Family Planning

Women of childbearing age and their partners should participate in preconceptional evaluation and counseling. This information will help prepare patients for pregnancy, can benefit the fetus and may also lead to a more healthy lifestyle for the patient.

Up to 30 percent of pregnant women begin traditional prenatal care in the second trimester, after the period of maximal organ development. However, optimizing the health of the mother before conception is important for improving pregnancy outcome. This is particularly true for certain populations of women, such as those with medical disorders or nutritional deficiencies, and those exposed to toxins or substances that can cause birth defects and abnormalities.

Preconceptional evaluation and counseling provide an opportunity to identify some of the risks of pregnancy for the mother and fetus, educate the patient about these risks, and institute appropriate interventions, when possible, before conception. Potential opportunities for preconceptional counseling include:

  • Premarital examination and testing

  • Contraception counseling

  • Evaluation for sexually transmitted disease or vaginal infection

  • After a negative pregnancy test

  • Anytime a woman of childbearing age presents for a periodic health examination
     

The Preconceptional Evaluation

The three goals of a preconceptional evaluation are:

  • Identification of risks related to pregnancy

  • Patient education regarding pregnancy risks, management options and reproductive alternatives

  • Initiation of interventions, when possible, to provide an optimal pregnancy outcome
     

Additional common concerns that may be addressed at this time include:

  • Timing the initial pregnancy and interval between pregnancies

  • Concerns about infertility

  • Fears concerning the pregnancy

  • Work-related issues and maternity leave

  • Marital issues

The evaluation will include counseling, a physical exam and lab work.

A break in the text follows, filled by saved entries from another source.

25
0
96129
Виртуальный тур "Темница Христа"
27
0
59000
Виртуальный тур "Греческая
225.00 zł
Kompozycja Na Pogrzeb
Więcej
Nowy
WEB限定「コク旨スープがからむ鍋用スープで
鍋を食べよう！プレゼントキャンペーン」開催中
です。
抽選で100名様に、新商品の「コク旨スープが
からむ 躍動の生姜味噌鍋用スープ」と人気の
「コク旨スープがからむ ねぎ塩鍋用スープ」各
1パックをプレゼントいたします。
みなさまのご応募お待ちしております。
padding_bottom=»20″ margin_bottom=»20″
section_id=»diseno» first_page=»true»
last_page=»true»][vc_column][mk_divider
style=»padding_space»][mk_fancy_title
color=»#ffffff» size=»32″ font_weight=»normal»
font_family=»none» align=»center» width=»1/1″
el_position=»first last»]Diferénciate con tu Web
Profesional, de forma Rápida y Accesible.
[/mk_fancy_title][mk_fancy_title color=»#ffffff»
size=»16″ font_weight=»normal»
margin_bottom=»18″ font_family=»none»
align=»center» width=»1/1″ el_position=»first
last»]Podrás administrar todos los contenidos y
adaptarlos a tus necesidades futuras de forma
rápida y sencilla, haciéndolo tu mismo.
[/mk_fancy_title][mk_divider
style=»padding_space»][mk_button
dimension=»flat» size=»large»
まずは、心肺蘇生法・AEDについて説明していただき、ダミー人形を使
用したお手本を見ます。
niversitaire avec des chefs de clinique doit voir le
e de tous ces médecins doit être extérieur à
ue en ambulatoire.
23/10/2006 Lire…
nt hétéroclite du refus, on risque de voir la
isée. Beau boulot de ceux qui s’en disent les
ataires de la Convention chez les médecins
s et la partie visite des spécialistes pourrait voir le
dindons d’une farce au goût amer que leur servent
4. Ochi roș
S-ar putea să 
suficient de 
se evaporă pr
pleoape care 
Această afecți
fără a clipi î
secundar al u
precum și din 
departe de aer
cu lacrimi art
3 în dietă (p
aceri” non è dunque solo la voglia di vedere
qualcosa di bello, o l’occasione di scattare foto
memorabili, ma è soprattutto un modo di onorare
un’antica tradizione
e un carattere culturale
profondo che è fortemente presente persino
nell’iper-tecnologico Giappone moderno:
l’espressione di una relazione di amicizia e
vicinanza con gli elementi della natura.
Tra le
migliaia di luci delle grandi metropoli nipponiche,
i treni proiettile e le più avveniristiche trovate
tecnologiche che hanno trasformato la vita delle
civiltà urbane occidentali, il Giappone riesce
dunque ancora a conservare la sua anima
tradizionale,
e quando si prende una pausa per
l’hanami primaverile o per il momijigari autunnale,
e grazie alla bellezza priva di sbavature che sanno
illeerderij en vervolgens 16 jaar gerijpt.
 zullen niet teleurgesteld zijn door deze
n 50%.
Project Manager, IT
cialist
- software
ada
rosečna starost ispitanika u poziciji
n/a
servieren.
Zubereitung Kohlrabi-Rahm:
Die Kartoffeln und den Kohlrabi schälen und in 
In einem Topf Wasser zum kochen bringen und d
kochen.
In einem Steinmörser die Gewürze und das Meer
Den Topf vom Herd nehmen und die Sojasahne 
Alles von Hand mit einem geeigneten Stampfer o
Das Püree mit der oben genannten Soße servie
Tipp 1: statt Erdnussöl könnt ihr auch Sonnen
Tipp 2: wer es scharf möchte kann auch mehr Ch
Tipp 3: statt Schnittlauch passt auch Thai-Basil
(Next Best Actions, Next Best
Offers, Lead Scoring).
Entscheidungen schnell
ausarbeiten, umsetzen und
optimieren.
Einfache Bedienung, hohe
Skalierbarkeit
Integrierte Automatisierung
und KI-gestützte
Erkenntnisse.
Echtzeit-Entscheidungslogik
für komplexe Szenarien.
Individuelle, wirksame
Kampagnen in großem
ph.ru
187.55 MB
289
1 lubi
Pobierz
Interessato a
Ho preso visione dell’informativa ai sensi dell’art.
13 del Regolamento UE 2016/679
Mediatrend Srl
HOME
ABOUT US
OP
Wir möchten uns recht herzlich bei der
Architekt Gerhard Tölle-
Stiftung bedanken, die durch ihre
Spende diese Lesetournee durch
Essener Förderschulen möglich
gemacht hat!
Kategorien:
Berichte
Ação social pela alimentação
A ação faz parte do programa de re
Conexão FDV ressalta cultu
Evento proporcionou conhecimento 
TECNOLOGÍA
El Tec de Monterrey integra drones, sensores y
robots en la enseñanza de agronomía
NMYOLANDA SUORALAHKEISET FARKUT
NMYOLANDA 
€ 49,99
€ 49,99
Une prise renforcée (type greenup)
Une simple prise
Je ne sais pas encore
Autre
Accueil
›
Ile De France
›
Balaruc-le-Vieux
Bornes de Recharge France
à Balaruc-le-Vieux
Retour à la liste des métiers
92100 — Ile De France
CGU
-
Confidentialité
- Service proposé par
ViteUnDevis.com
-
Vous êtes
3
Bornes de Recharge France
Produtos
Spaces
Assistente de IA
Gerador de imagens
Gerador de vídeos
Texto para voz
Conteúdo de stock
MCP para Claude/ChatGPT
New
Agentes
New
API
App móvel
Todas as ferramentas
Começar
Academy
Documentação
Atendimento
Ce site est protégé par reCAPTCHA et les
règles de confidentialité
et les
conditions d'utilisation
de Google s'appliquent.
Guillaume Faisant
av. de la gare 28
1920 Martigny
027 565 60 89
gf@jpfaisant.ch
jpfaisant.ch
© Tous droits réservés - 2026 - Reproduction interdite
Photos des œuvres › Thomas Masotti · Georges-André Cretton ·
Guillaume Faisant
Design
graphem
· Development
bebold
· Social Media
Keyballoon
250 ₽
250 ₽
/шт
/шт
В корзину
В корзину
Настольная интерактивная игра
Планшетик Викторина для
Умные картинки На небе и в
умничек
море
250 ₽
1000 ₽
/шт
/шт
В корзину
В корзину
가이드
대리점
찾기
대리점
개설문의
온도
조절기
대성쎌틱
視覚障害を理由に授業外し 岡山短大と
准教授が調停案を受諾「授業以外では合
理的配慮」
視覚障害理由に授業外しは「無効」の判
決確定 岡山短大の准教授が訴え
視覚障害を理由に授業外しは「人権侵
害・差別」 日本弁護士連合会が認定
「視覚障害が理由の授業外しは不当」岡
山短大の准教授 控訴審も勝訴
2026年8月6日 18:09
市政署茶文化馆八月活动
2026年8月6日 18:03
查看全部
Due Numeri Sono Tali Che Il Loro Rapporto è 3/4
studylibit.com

A complete medical history is useful for discussing how pregnancy can affect maternal medical conditions and the effect of a medical disorder on the fetus and pregnancy. The patient's medications (including over-the-counter medications, herbal supplements and prescription drugs) should be discussed. A dietary evaluation will include an assessment of body mass index and eating habits.

The patient's family, gynecologic and obstetric histories are important for identifying factors that may contribute to infertility or complications in a future pregnancy, including genetic risks. Questions about the woman's work, hobbies, pets and home environment can identify potentially toxic exposures.

Healthy pregnancy habits will be discussed, including diet and nutrition needs, important immunizations, exercise, healthy and unhealthy weight gain, recommendations for caffeine consumption and much more.

For women at risk of substance abuse, the consequences of exposure to tobacco, alcohol and illicit drugs will be outlined. Women at risk of domestic violence, lack of social support, psychosocial stress and financial struggles will be directed to community resources.